I don’t think we think often enough about the ambiguity in health care, probably largely from social pressures with expectations to have answers and be perfect. One of the things that was mentioned was the spectrum of testing for everything and missing nothing and testing for few things and missing some things. I mentioned this to an intensivist and he related it to the aggressiveness of care sometimes in the ICU. You can withdraw care from everyone who is seeming like they are going down a poor path or you could continue full force interventions all the way up until death is obvious.
What this is getting at is this idea often tossed around that we should test if we can and we should intervene if we can. People think getting an MRI is benign and if they had the option most would likely want to get an MRI of their whole bodies to find any possible disease. The problem with this is that we often find things that look suspicious but will never be problematic and have no way of knowing until we biopsy them or resect them.
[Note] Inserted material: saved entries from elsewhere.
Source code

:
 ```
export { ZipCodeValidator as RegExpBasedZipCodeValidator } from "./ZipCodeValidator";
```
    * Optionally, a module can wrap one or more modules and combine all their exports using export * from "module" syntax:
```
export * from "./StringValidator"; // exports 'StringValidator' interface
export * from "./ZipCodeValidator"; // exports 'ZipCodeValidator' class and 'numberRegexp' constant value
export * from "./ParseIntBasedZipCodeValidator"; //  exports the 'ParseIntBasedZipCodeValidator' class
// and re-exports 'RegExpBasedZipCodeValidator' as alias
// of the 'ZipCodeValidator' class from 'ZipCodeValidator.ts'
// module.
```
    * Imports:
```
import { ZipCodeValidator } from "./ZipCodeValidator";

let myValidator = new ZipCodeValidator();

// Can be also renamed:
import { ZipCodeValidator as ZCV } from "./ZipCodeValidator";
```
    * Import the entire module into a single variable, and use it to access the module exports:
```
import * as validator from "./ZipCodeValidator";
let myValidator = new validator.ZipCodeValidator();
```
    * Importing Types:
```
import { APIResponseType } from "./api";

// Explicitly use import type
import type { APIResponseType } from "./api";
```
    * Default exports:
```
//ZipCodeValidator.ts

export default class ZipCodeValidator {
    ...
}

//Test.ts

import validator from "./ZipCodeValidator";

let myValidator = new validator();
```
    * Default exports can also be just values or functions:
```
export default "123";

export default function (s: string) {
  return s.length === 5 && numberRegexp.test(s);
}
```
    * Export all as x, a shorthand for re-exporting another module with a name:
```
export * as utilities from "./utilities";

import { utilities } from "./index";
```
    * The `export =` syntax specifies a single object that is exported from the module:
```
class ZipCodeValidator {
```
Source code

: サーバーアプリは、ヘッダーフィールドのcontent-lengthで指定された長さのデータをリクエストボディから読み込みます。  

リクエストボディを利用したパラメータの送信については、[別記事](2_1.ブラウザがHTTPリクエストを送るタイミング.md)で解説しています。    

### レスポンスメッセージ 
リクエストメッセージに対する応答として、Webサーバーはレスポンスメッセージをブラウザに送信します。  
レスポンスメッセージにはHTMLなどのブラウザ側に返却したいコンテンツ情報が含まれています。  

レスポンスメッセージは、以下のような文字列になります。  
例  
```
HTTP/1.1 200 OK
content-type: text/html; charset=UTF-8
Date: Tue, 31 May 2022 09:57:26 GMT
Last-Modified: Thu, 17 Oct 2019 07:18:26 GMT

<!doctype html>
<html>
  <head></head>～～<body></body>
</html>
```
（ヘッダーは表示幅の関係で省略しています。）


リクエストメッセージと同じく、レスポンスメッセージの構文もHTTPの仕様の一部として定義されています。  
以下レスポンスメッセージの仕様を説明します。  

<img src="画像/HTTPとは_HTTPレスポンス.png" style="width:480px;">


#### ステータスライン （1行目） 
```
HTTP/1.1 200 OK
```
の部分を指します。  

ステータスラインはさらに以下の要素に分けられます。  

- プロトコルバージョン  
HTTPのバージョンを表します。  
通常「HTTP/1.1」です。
This is largely why most of us in healthcare are reluctant to pursue tests that don’t have clear purpose. Patients don’t often understand this ambiguity however so therein comes some need for paternalism to protect patients from themselves. Patients want the most educated care, the most testing, the most interventions and while we as healthcare professionals are sitting there desperately wishing they would back off and accept fate, they continue pushing.
In the ICU we often will do full force care on patients who are extremely ill and more often than not it is futile. But sometimes, every now and then, a patient pulls through and we’re terrified of how many patients we have backed off care for who may have made it out of similar circumstances. That is a terrifying prospect for a physician and very similar to the fear invoked by a test not ordered that would’ve revealed a cancer that could’ve been treated. This is horrifying at my stage of my career. I desperately want things to be more black and white but the ambiguity of medicine is what makes it so academically intriguing. If there were clear answers, algorithms and pathways would takes our jobs.
Part of me wonders what good we’re actually doing. Repeating biopsy after biopsy after biopsy on a somewhat suspicious cervical lesion, following year after year after year, all while the patient is dreading coming to see us, wondering which time they’ll find out they have cancer or find out that everything is fine and all the probing was for nothing. Most patients it seems want answers; that at least seems fairly universal. And a lot of doctors will justify that when they go down these abysmal pathways that are certainly causing harm.
I feel like we as medical professionals in the midst of trying to prevent disease and fix everything little problem have created this global illness anxiety and health awareness that is causing more harm than good. I worry more for the joy of life and the end of life prospects of the patient who pathologically exercises and eats a pristine diet full of the latest fad supplements and whose BMI is perfect who tries desperately their whole lives to prevent heart disease with fish oil and to stifle the effects of antioxidants with Acai than the rural Montana farmer who hasn’t seen a doc since they were a kid who comes in at 82 with a raging terminal cancer. One of those people perseverated over their health their entire lives and often I am concerned those people forgot to live. And the other lived a good life and is often content to pass.
Maybe I am too cynical. Maybe I am jaded. But after witnessing the atrocities that the health care system puts people through with aggressive management, and especially the discrepancy between the care the wealthy get for unnecessary interventions and the crumbs the less well off get, the limited support available to the young and otherwise healthy compared to the insane expenditure on people who will inevitably die soon, I understand my cynicism. It isn’t unfounded. And understanding where this introspection comes from I think is even more important. I see the suffering we invoke on a regular basis, the number of people we strip from their homes to die alone in a cold, stale hospital. I went into this job to help prevent suffering. I want to help people’s lives be a bit better. And I don’t think we’re doing as good of a job of that as we could be.
I feel this big time Grayson. Well said and all more true than the general non medically minded population would ever guess.